Saya bertemu dengan Abdullah yang berasal dari Asia Selatan. Ia melatih para pelaku bom bunuh diri bagi Al-Qaeda. Sembari kami minum teh, ia menceritakan kepada saya tentang sebuah mimpi yang ia dapatkan dari sepuluh tahun sebelumnya. Dalam mimpi itu, ia sedang dalam penerbangan di sebuah pesawat dalam rangka misi bunuh diri. Tiba-tiba, Yesus menampakkan diri kepadanya, merentangkan tangannya, dan memeluk Abdullah, serta berkata kepadanya, "Jangan ada lagi pembunuhan. Jangan ada lagi pencurian. Jangan ada lagi kebohongan." Pada keesokan harinya, ia bertanya kepada teman-temannya mengenai arti mimpi itu. Semua mengatakan mimpi itu datang dari setan. Abdullah tidak yakin akan hal itu. Ia berhenti bekerja untuk Al-Qaeda. Ia berusaha mencari dan mengikuti kursus Alkitab melalui korespondensi. Pelajaran pertama tentang Sepuluh Perintah Allah berbunyi, "Jangan membunuh. Jangan mencuri.

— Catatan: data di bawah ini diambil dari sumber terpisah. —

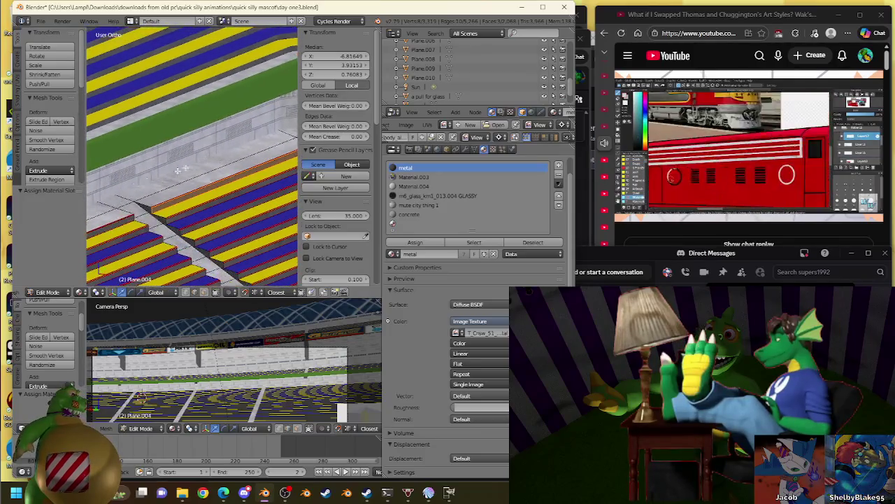
{"action": "scroll", "coordinate": [196, 163], "scroll_direction": "up", "scroll_amount": 2}
{"action": "scroll", "coordinate": [204, 162], "scroll_direction": "up", "scroll_amount": 2}
{"action": "scroll", "coordinate": [216, 161], "scroll_direction": "up", "scroll_amount": 2}
{"action": "scroll", "coordinate": [227, 161], "scroll_direction": "up", "scroll_amount": 2}
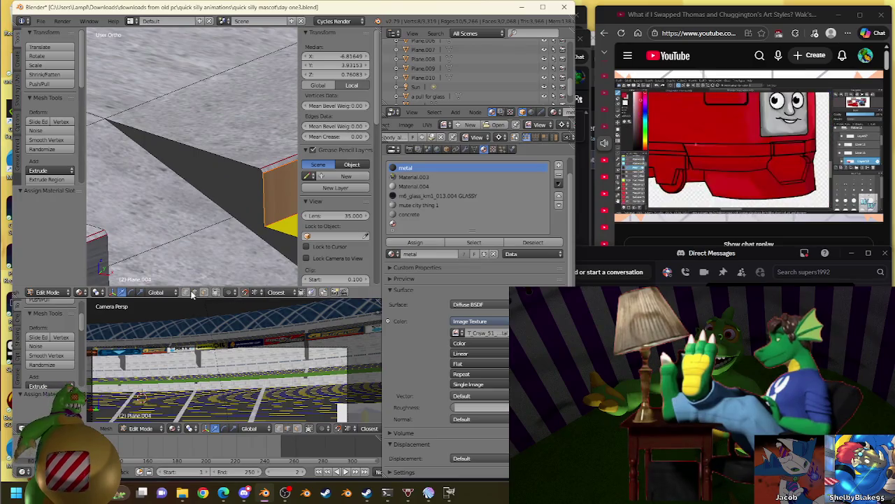
- Nudge step corner vertices slightly into alignment, confirming each new position
{"action": "right_click_drag", "start_coordinate": [224, 203], "coordinate": [231, 205]}
{"action": "scroll", "coordinate": [210, 203], "scroll_direction": "down", "scroll_amount": 2}
{"action": "scroll", "coordinate": [180, 204], "scroll_direction": "down", "scroll_amount": 2}
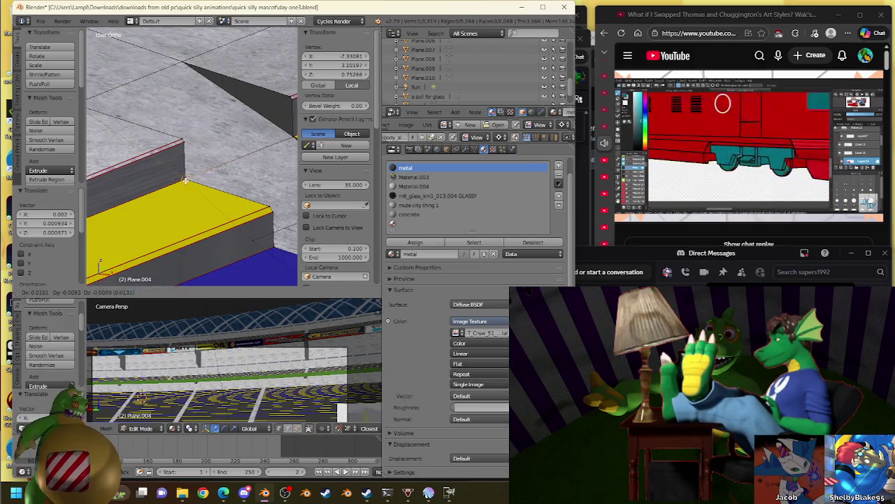
{"action": "left_click", "coordinate": [186, 181]}
{"action": "mouse_move", "coordinate": [186, 181]}
{"action": "middle_mouse_down"}
{"action": "mouse_move", "coordinate": [143, 177]}
{"action": "mouse_move", "coordinate": [204, 125]}
{"action": "middle_mouse_up"}
{"action": "right_click", "coordinate": [204, 126]}
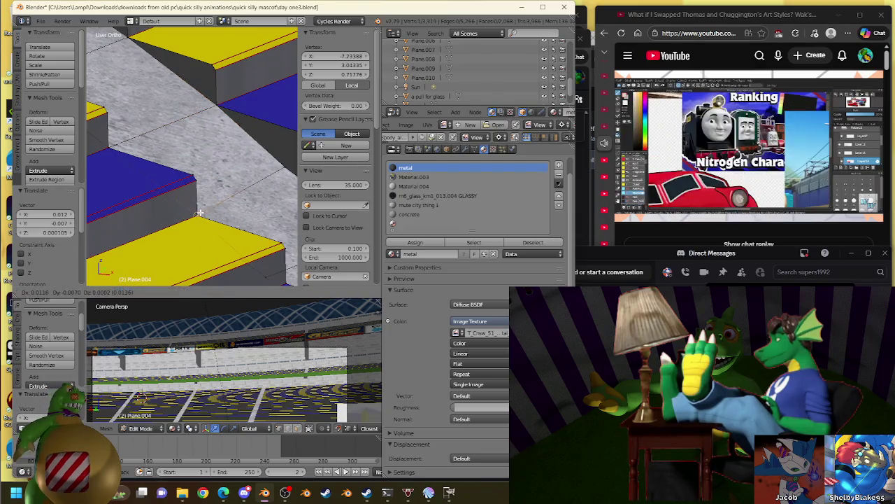
{"action": "middle_click_drag", "start_coordinate": [168, 209], "coordinate": [151, 125], "text": "shift"}
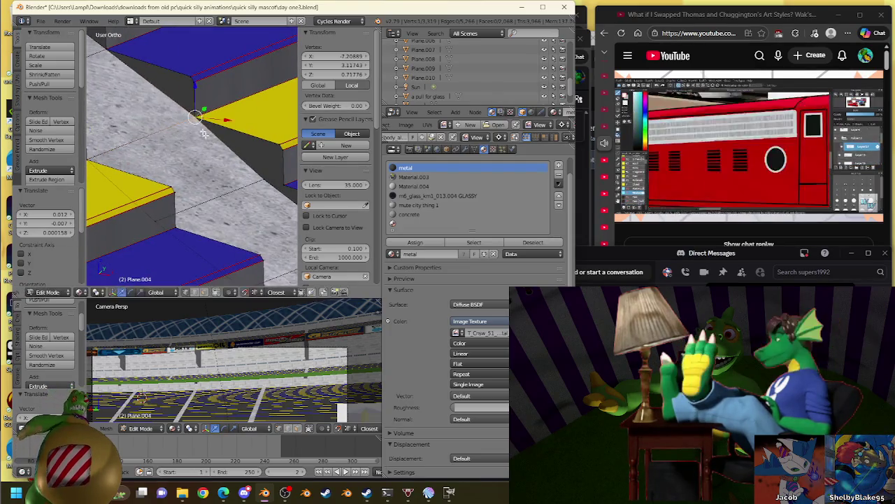
{"action": "scroll", "coordinate": [227, 177], "scroll_direction": "down", "scroll_amount": 2}
{"action": "right_click", "coordinate": [169, 203]}
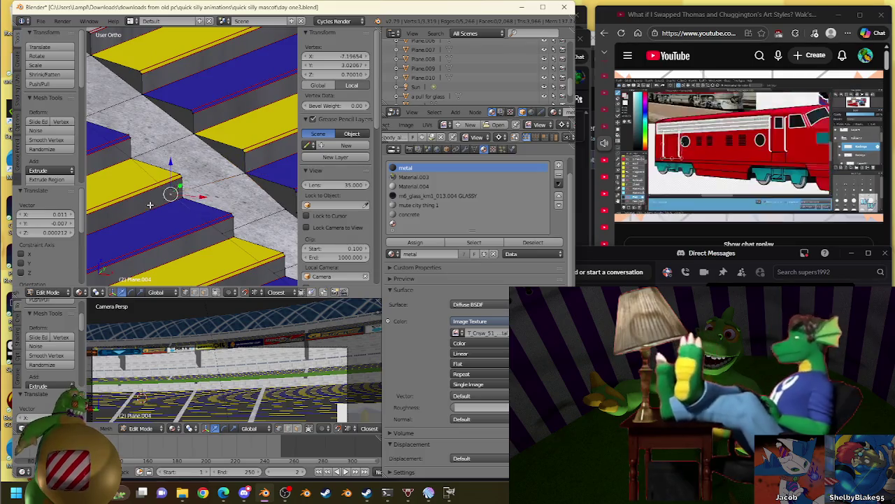
{"action": "middle_click_drag", "start_coordinate": [196, 223], "coordinate": [163, 205], "text": "shift"}
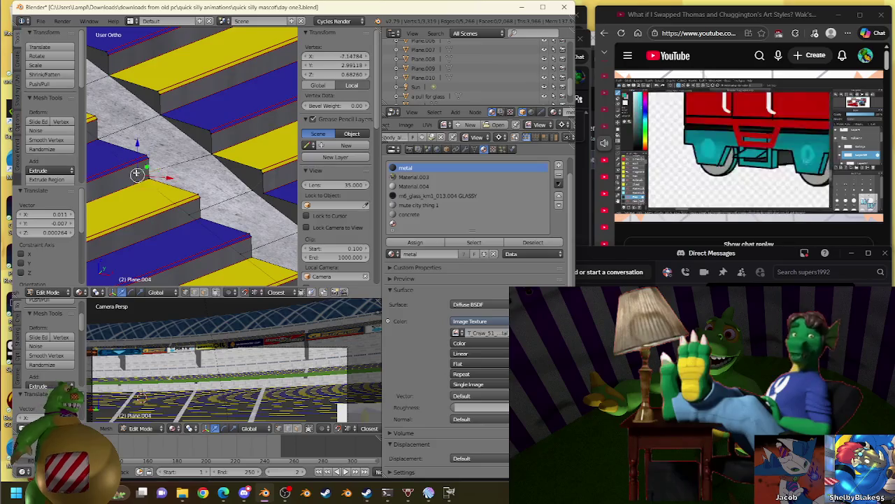
{"action": "left_click", "coordinate": [144, 178]}
- Select further corner vertices where the seating rows meet the aisle steps
{"action": "right_click", "coordinate": [190, 216]}
{"action": "middle_click_drag", "start_coordinate": [238, 221], "coordinate": [135, 151], "text": "shift"}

Jangan berdusta." Abdullah berkata kepada saya, "Saya rasa saya telah berada di jalan yang benar." Ia ingin mengetahui lebih banyak lagi, maka seorang teman yang lain membawanya kepada seorang utusan Injil setempat. Setelah membaca Alkitab selama beberapa tahun, ia berkomitmen menyerahkan hidupnya kepada Kristus. Sekarang, Abdullah menceritakan tentang pengharapan yang ia miliki di dalam Yesus kepada orang-orang Muslim dengan sukacita.